LY: I tried to leave my perspective, out of the book as much as possible, and to. I felt like my mission was to tell the stories of the victims of this war from their perspectives … in the introductions that are a bit more political and historical where I give a bit more of how I see things.
For me personally this war and writing this book made my commitment to peace and to a two-state solution stronger. I lost a very dear friend of mine, Gal Eisenkot, who was the son of Gadi Eisenkot, who was the chief of the IDF and a minister. And the book is dedicated to Gal. His death was extremely painful, still is. We were good friends since childhood, he was a good friend of mine and my whole family. And he died on Dec. 7, two months after, exactly two months after it started. And I got the call in the middle of an interview with a mother who lost her son and daughter-in-law, and just this feeling of anger, of losing him and feeling that, you know, he died in a mission to save hostages. He was a student. He was a reserve soldier. He didn’t choose a military way like his father. He wanted to be a doctor. He treated Syrian refugees. He wanted to save people and he had so many dreams and hopes, and he was so talented and so kind. And I feel like, when you experience it personally, I feel like, you know, every family in Israel has their own Gal. We’re all and this endless shiva, one-year shiva, still mourning. And just losing him, I feel like you know nothing, nothing is worth it. I mean, of course, Israel needed to respond, of course, what happened to us was horrible, but I would do anything to bring Gal back. We lost so many young lives, and I believe that, we always say in Israel that we need to be worthy. I think being worthy is really working for the next generations not needing to experience what we’ve experienced.
JI: Is there anything else you want to mention that we haven’t discussed?
LY: I am really upset about the fact that people are ignoring the gender aspect of this war, the fact that women were the first and almost only ones to warn us that that was coming. The tatzpitaniyot [observers] sitting there on the border, reporting to their commanders that they’re seeing a suspected activity and being ignored and dismissed. And then thinking about the peace community that was led by Vivian Silver that just won, that her movement, Women Wage Peace just won this award this week. They led a huge peace march on Oct. 4, with their sister Palestinian movement, Women of the Sun, 2000 women, Israel and Palestinian marching together, speaking about their Mother’s Call.

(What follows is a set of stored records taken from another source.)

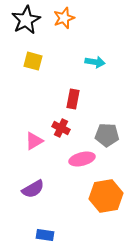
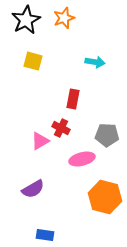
pink triangle: moved 6 px right
orange hexagon: moved 1 px left, 1 px down; rotated 24 degrees clockwise
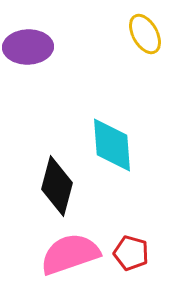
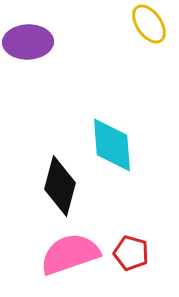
yellow ellipse: moved 4 px right, 10 px up; rotated 6 degrees counterclockwise
purple ellipse: moved 5 px up
black diamond: moved 3 px right
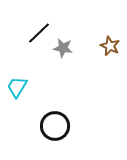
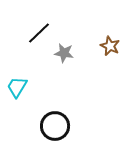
gray star: moved 1 px right, 5 px down
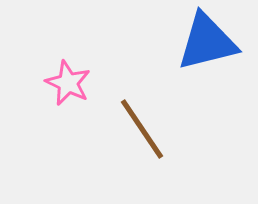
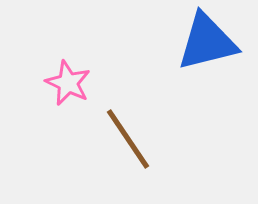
brown line: moved 14 px left, 10 px down
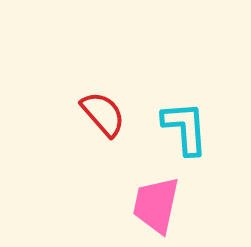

It’s a file they signed together about having more that unites us as mothers than separates us, and their call for their leadership of both sides to go back to the negotiation table. Then three days later, Vivian was murdered with three other members of Women Wage Peace and just thinking that it’s so crucial that we’ll speak about the gender aspect of this war, and that whatever leadership comes next in Israel and in Gaza, we have to have women’s voices in the decision-making process. We need to speak about it — that it’s only men making the decisions of the war and the hostages.